Le fisc réclame 4,2 millions à Mediapart, une « vengeance de l’affaire Cahuzac » selon Plenel

lundi 29 septembre 2014

Le fisc réclame 4,2 millions d’euros à Mediapart pour s’être auto-appliqué entre 2008 et 2013 un taux de 2,1% sur ses abonnements en ligne, une procédure qualifiée lundi par son patron Edwy Plenel de « vengeance de l’affaire Cahuzac de la part d’une partie de l’administration fiscale ». 
Mediapart avait indiqué jeudi lors d’une soirée-débat avoir reçu en juillet une notification de redressement fiscal de 4,2 millions d’euros pour ses exercices de 2008 à 2013. 
Le site, qui faisait déjà l’objet d’un redressement fiscal -à hauteur d’un million d’euros- depuis décembre 2013 pour ses exercices 2008-2009-2010, a depuis déposé un recours.
L’administration fiscale réclame à Mediapart 3 millions d’euros correspondant à la différence entre le taux de TVA de 19,6%, qui s’appliquait alors à la presse en ligne, et le taux réduit de 2,1% qui était jusqu’en février 2014 réservé à la seule presse papier, a expliqué Marie-Hélène Smiejan, directrice générale du site.
S’y ajoutent 200.000 euros de pénalités de retard et 1 million d’euros pour « mauvaise foi ».
« Ce conflit fiscal est une vengeance de l’affaire Cahuzac de la part d’une partie de l’administration fiscale. Nous irons jusqu’au tribunal administratif s’il le faut », a déclaré Edwy Plenel à l’AFP.
L’ex-ministre du Budget Jérôme Cahuzac avait quitté le gouvernement le 19 mars 2013, en plein scandale après les révélations par Mediapart de l’existence d’un compte bancaire en Suisse lui appartenant. Il avait longtemps nié avant de reconnaître son mensonge.
« Nous n’avons jamais été des fraudeurs. Nous avons défendu l’égalité entre la presse numérique et la presse papier depuis le départ et le Parlement nous a donné raison dans un vote unanime », a ajouté Edwy Plenel.
Soucieuse de mettre fin à « une inégalité de traitement » entre presse en ligne et presse sur papier, l’Assemblée nationale a en février adopté à l’unanimité la baisse de la TVA de la presse en ligne au taux super-réduit de 2,1%, au lieu de 20% jusqu’alors.

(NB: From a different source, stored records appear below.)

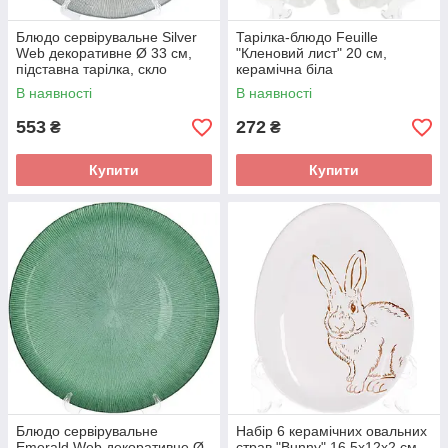
Блюдо сервірувальне Silver
Тарілка-блюдо Feuille
Web декоративне Ø 33 см,
"Кленовий лист" 20 см,
підставна тарілка, скло
керамічна біла
В наявності
В наявності
553
272
₴
₴
Купити
Купити
Блюдо сервірувальне
Набір 6 керамічних овальних
Emerald Web декоративне Ø
страв "Bunny" 16.5х12х2 см,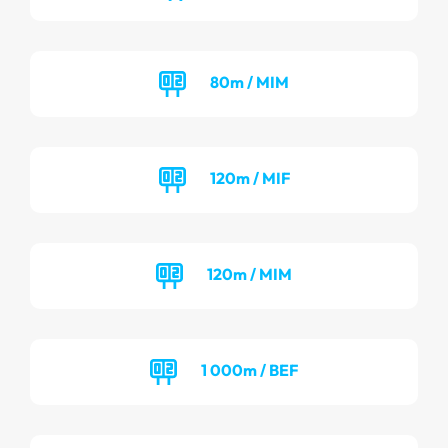
80m / MIM
120m / MIF
120m / MIM
1 000m / BEF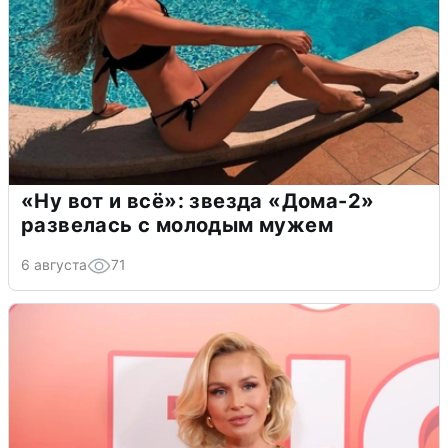
«Ну вот и всё»: звезда «Дома-2»
развелась с молодым мужем
6 августа
71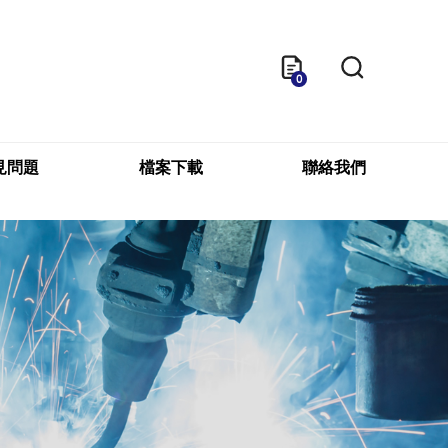
0
見問題
檔案下載
聯絡我們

Mediapart avait auparavant fait campagne pour obtenir du gouvernement la reconnaissance de ce taux réduit pour la presse en ligne, recevant le soutien de la plupart des organisations de presse. En attendant cette mesure, il s’était auto-appliqué le taux réduit, tout comme des sites comme Arrêt sur Images.

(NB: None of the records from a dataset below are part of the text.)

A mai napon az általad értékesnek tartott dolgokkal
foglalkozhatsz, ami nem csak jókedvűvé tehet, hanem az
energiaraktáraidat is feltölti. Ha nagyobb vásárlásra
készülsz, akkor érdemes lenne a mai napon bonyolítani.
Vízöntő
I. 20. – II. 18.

Créé en 2008, Mediapart appartient principalement à ses quatre fondateurs -Laurent Mauduit, Edwy Plenel, Gérard Desportes, François Bonnet- et Marie-Hélène Smiejan. 
Le site, qui vient de franchir la barre des 100.000 abonnés, a réalisé en 2013 un chiffre d’affaires d’environ 7 millions d’euros pour un bénéfice de près de 1 million.